++++ Data entries ++++

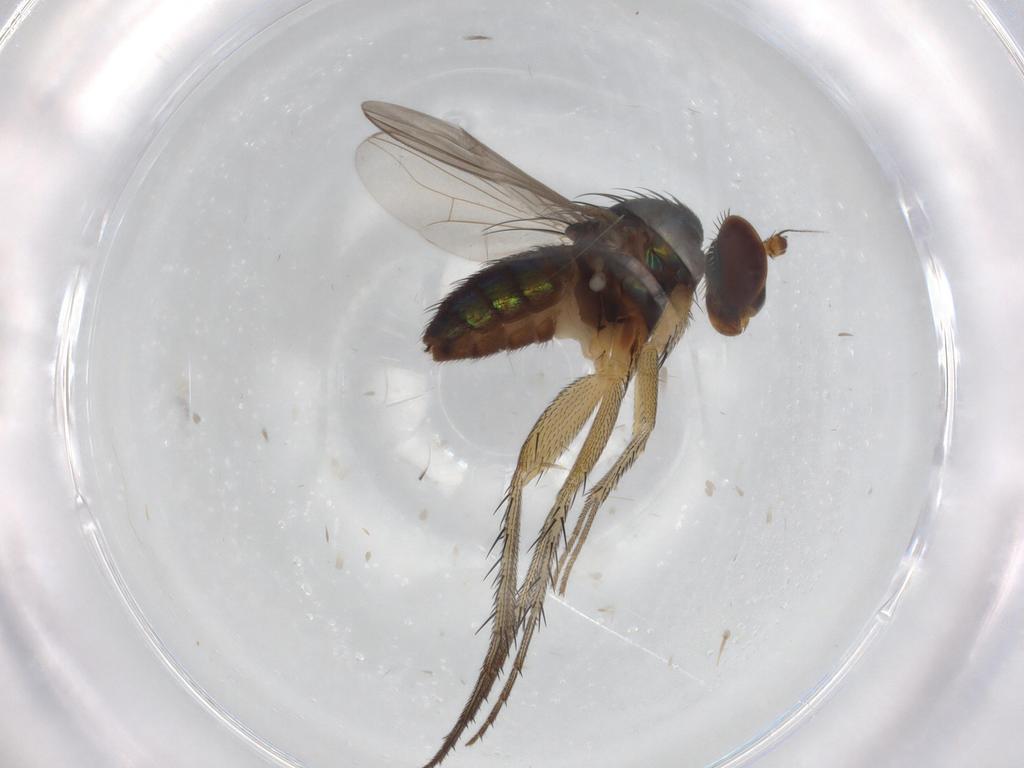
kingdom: Animalia
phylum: Arthropoda
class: Insecta
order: Diptera
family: Dolichopodidae
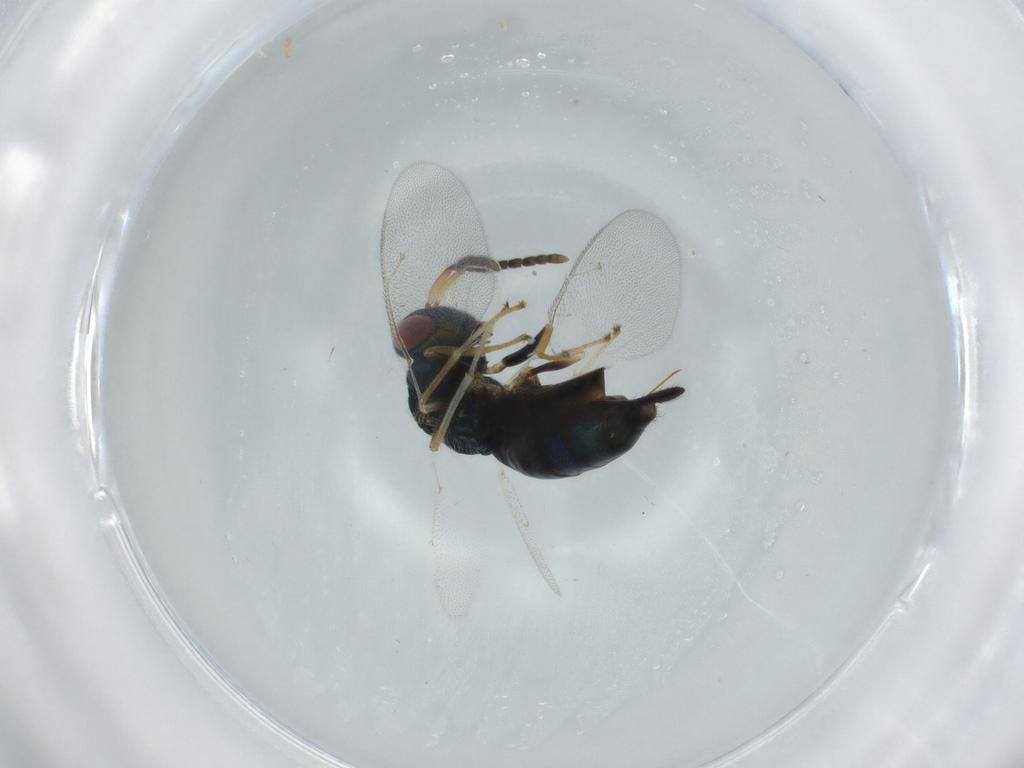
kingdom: Animalia
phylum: Arthropoda
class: Insecta
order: Hymenoptera
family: Pteromalidae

++++

Switch "phylum" to "division" in the lines of all the records above and change nothing else. Leave the pictures out of your answer.

▶ Written reply:
kingdom: Animalia
division: Arthropoda
class: Insecta
order: Diptera
family: Dolichopodidae
kingdom: Animalia
division: Arthropoda
class: Insecta
order: Hymenoptera
family: Pteromalidae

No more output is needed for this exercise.